With a trajectory of more than 20 years, Carlos Amorales represents the Pavilion of Mexico with the work Life in the folds. For this project, Amorales’ contribution to the 57th Venice Biennale, takes its name from a book by the poet Henri Michaux, published in 1949, in which a narrative voice explores different ways of confronting the suffering that surrounds it.
Amorales raises the question on how to express the unheard complex causes and consequences of today’s crisis. To answer this, he creates an installation that unfolds into a total work of art where the different disciplines that converge in his the artistic practice—visual arts, graphic design, animation, cinema, music, literature, poetry, and performance—intersect consequently with one another.
In Life in the folds, the artist cyphers language and then opens it up to narrate the story of a lynching of a migrant family.
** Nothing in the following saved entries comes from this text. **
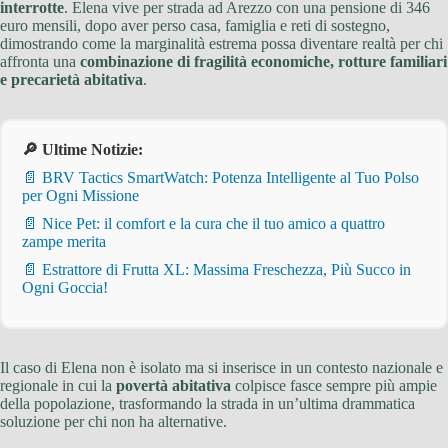
interrotte
. Elena vive per strada ad Arezzo con una pensione di 346
euro mensili, dopo aver perso casa, famiglia e reti di sostegno,
dimostrando come la marginalità estrema possa diventare realtà per chi
affronta una
combinazione di fragilità economiche, rotture familiari
e precarietà abitativa
.
🔎 Ultime Notizie:
📄 BRV Tactics SmartWatch: Potenza Intelligente al Tuo Polso
per Ogni Missione
📄 Nice Pet: il comfort e la cura che il tuo amico a quattro
zampe merita
📄 Estrattore di Frutta XL: Massima Freschezza, Più Succo in
Ogni Goccia!
Il caso di Elena non è isolato ma si inserisce in un contesto nazionale e
regionale in cui la
povertà abitativa
colpisce fasce sempre più ampie
della popolazione, trasformando la strada in un’ultima drammatica
soluzione per chi non ha alternative.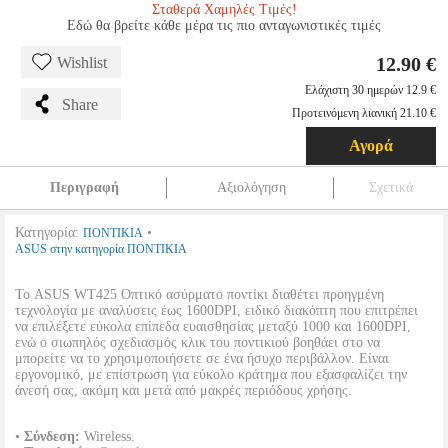
Σταθερά Χαμηλές Τιμές!
Εδώ θα βρείτε κάθε μέρα τις πιο ανταγωνιστικές τιμές
12.90 €
Wishlist
Ελάχιστη 30 ημερών 12.9 €
Share
Προτεινόμενη λιανική 21.10 €
Αγορά
Περιγραφή
Αξιολόγηση
Σχετικά
Κατηγορία:
•
ΠΟΝΤΙΚΙΑ
ASUS στην κατηγορία ΠΟΝΤΙΚΙΑ
Το ASUS WT425 Οπτικό ασύρματο ποντίκι διαθέτει προηγμένη
τεχνολογία με αναλύσεις έως 1600DPI, ειδικό διακόπτη που επιτρέπει
να επιλέξετε εύκολα επίπεδα ευαισθησίας μεταξύ 1000 και 1600DPI,
ενώ ο σιωπηλός σχεδιασμός κλικ του ποντικιού βοηθάει στο να
μπορείτε να το χρησιμοποιήσετε σε ένα ήσυχο περιβάλλον. Είναι
εργονομικό, με επίστρωση για εύκολο κράτημα που εξασφαλίζει την
άνεσή σας, ακόμη και μετά από μακρές περιόδους χρήσης.
•
Σύνδεση:
Wireless.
Blurring any clear moral understanding of the practice of justice, Amorales is able to speak out and express freely through an artistic strategy his explorations: the dark side of humanity and the coexistence of good and evil, not as moral dogmas but as conditions of vital intensity. By generating friction and by creating tensions, he modifies language and its parameters, creating an anarchy from which a new understanding of life can emerge.
At a Biennale with the title VIVA ARTE VIVA, which celebrates the ability of art to embrace life and confront the circumstances of a world full of conflicts, Carlos Amorales’ Life in the folds creates new vocabularies, languages, settings, and sounds through which life can reinvent itself.